• Work instructions: Take the line that has "T-973: none -> present" in it and every line after it to the end of the entries, and reproduce them exactly.

(Version difference data)
____________

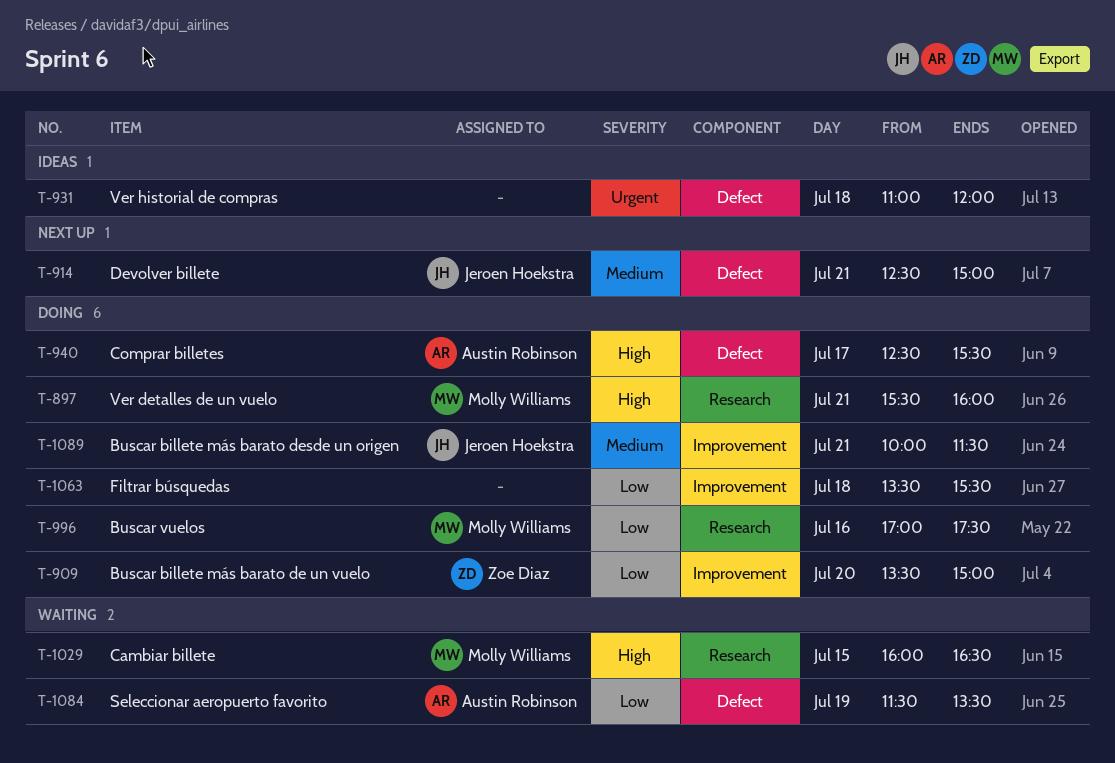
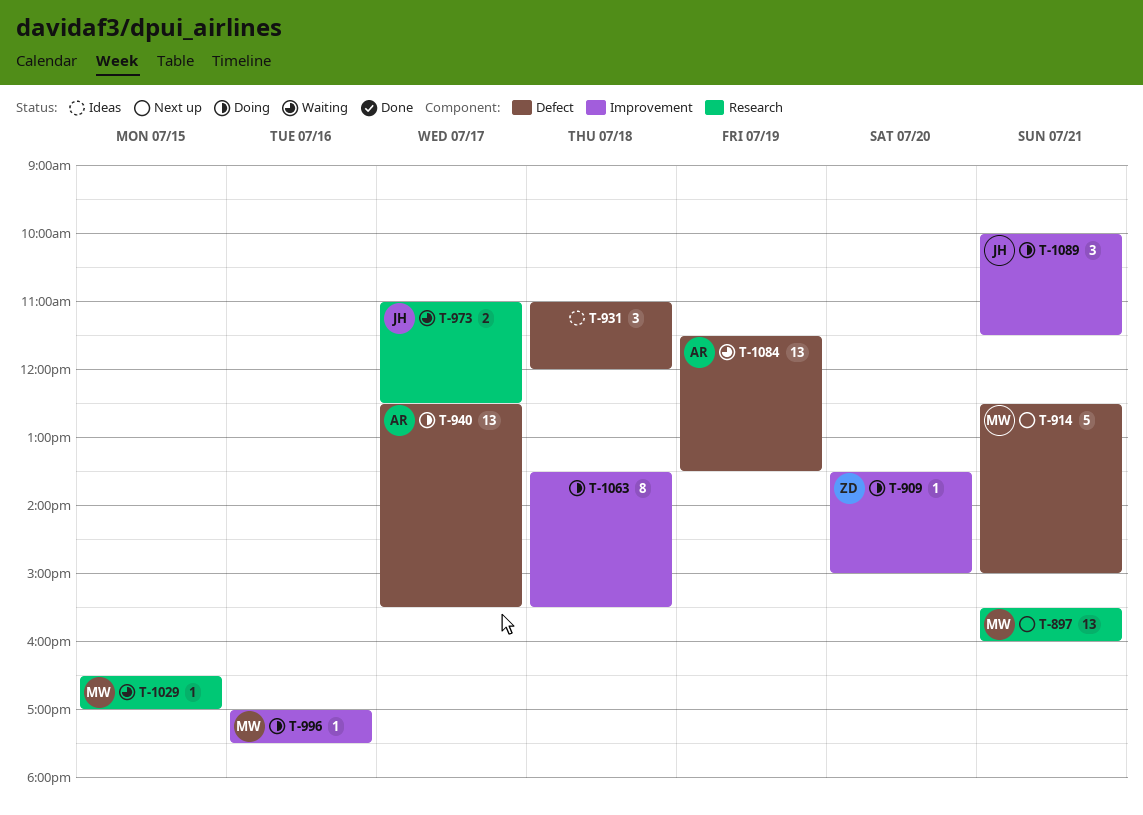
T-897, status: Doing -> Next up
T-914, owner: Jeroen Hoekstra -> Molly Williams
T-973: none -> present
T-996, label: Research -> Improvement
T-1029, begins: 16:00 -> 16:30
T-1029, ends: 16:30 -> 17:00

____________

• Solution to this problem:
T-973: none -> present
T-996, label: Research -> Improvement
T-1029, begins: 16:00 -> 16:30
T-1029, ends: 16:30 -> 17:00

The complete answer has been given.